### WHAT YOU HAVE TO DO
All of the data below must be reproduced word for word, but without its images.

[THE DATA Boundary: Start]

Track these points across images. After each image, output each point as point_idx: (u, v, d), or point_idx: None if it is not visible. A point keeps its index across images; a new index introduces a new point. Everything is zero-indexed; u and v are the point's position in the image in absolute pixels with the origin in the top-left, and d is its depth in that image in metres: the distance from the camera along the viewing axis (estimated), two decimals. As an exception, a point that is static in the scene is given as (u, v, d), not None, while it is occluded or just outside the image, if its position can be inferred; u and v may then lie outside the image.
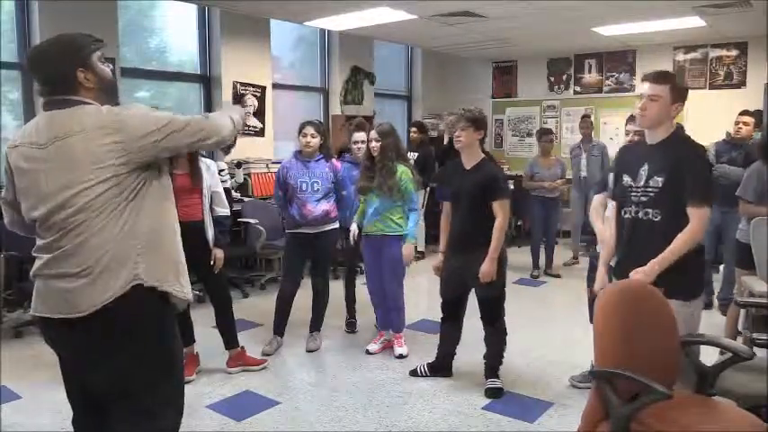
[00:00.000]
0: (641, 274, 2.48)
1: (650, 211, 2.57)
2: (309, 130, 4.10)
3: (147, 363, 1.86)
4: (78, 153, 1.78)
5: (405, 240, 4.01)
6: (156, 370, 1.89)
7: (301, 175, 4.10)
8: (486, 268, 3.37)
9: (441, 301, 3.71)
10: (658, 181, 2.54)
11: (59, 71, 1.85)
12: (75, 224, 1.79)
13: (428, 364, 3.78)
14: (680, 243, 2.47)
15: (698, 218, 2.47)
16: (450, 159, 7.45)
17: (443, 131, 7.93)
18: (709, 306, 4.72)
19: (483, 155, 3.51)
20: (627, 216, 2.66)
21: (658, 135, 2.59)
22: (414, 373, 3.78)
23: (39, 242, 1.87)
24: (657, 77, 2.56)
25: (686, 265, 2.49)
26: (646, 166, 2.59)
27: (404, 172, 4.00)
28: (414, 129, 7.20)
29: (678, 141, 2.58)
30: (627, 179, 2.67)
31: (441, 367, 3.76)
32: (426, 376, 3.73)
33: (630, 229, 2.66)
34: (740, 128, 4.96)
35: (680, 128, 2.63)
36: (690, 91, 2.89)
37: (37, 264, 1.86)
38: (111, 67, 1.97)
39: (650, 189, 2.56)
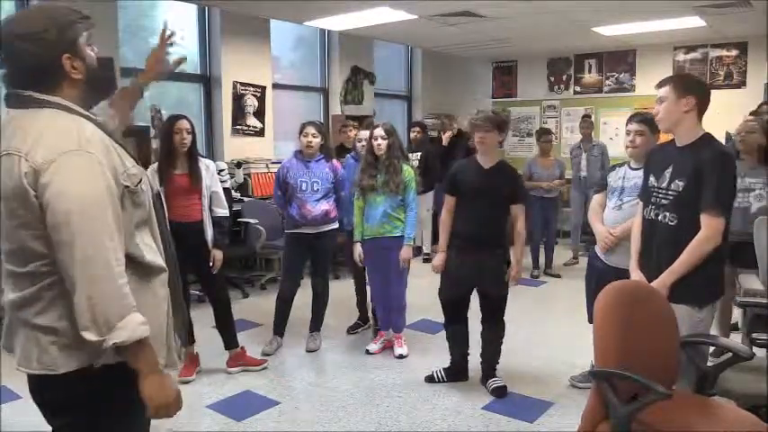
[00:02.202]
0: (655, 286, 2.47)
1: (668, 214, 2.53)
2: (311, 130, 4.10)
3: (113, 416, 1.53)
4: (14, 179, 1.36)
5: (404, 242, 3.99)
6: (121, 418, 1.55)
7: (301, 175, 4.10)
8: (517, 273, 3.46)
9: (442, 303, 3.61)
10: (679, 185, 2.50)
11: (40, 56, 1.41)
12: (24, 267, 1.41)
13: (444, 369, 3.68)
14: (687, 255, 2.44)
15: (708, 227, 2.41)
16: (451, 159, 7.46)
17: (443, 131, 7.92)
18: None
19: (499, 156, 3.54)
20: (646, 217, 2.65)
21: (684, 138, 2.55)
22: (430, 379, 3.67)
23: None
24: (660, 82, 2.59)
25: (695, 270, 2.44)
26: (670, 168, 2.56)
27: (408, 171, 4.01)
28: (416, 129, 7.19)
29: (704, 146, 2.50)
30: (652, 179, 2.65)
31: (457, 371, 3.66)
32: (443, 382, 3.64)
33: (648, 230, 2.65)
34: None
35: (709, 134, 2.56)
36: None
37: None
38: (97, 50, 1.55)
39: (671, 192, 2.53)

[THE DATA Boundary: End]

### ANSWER FOR THIS EXERCISE
Track these points across images. After each image, output each point as point_idx: (u, v, d), or point_idx: None if it is not visible. A point keeps its index across images; a new index introduces a new point. Everything is zero-indexed; u and v are the point's position in the image in absolute pixels with the origin in the top-left, and d is its depth in that image in metres: the distance from the camera along the viewing axis (estimated), two decimals. As an exception, a point that is static in the scene is given as (u, v, d), not None, while it is occluded or just outside the image, if its position can be inferred; u and v may then lie outside the image.
[00:00.000]
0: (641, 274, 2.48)
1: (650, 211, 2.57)
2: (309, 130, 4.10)
3: (147, 363, 1.86)
4: (78, 153, 1.78)
5: (405, 240, 4.01)
6: (156, 370, 1.89)
7: (301, 175, 4.10)
8: (486, 268, 3.37)
9: (441, 301, 3.71)
10: (658, 181, 2.54)
11: (59, 71, 1.85)
12: (75, 224, 1.79)
13: (428, 364, 3.78)
14: (680, 243, 2.47)
15: (698, 218, 2.47)
16: (450, 159, 7.45)
17: (443, 131, 7.93)
18: (709, 306, 4.72)
19: (483, 155, 3.51)
20: (627, 216, 2.66)
21: (658, 135, 2.59)
22: (414, 373, 3.78)
23: (39, 242, 1.87)
24: (657, 77, 2.56)
25: (686, 265, 2.49)
26: (646, 166, 2.59)
27: (404, 172, 4.00)
28: (414, 129, 7.20)
29: (678, 141, 2.58)
30: (627, 179, 2.67)
31: (441, 367, 3.76)
32: (426, 376, 3.73)
33: (630, 229, 2.66)
34: (740, 128, 4.96)
35: (680, 128, 2.63)
36: (690, 91, 2.89)
37: (37, 264, 1.86)
38: (111, 67, 1.97)
39: (650, 189, 2.56)
[00:02.202]
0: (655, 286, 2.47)
1: (668, 214, 2.53)
2: (311, 130, 4.10)
3: (113, 416, 1.53)
4: (14, 179, 1.36)
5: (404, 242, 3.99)
6: (121, 418, 1.55)
7: (301, 175, 4.10)
8: (517, 273, 3.46)
9: (442, 303, 3.61)
10: (679, 185, 2.50)
11: (40, 56, 1.41)
12: (24, 267, 1.41)
13: (444, 369, 3.68)
14: (687, 255, 2.44)
15: (708, 227, 2.41)
16: (451, 159, 7.46)
17: (443, 131, 7.92)
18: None
19: (499, 156, 3.54)
20: (646, 217, 2.65)
21: (684, 138, 2.55)
22: (430, 379, 3.67)
23: None
24: (660, 82, 2.59)
25: (695, 270, 2.44)
26: (670, 168, 2.56)
27: (408, 171, 4.01)
28: (416, 129, 7.19)
29: (704, 146, 2.50)
30: (652, 179, 2.65)
31: (457, 371, 3.66)
32: (443, 382, 3.64)
33: (648, 230, 2.65)
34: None
35: (709, 134, 2.56)
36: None
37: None
38: (97, 50, 1.55)
39: (671, 192, 2.53)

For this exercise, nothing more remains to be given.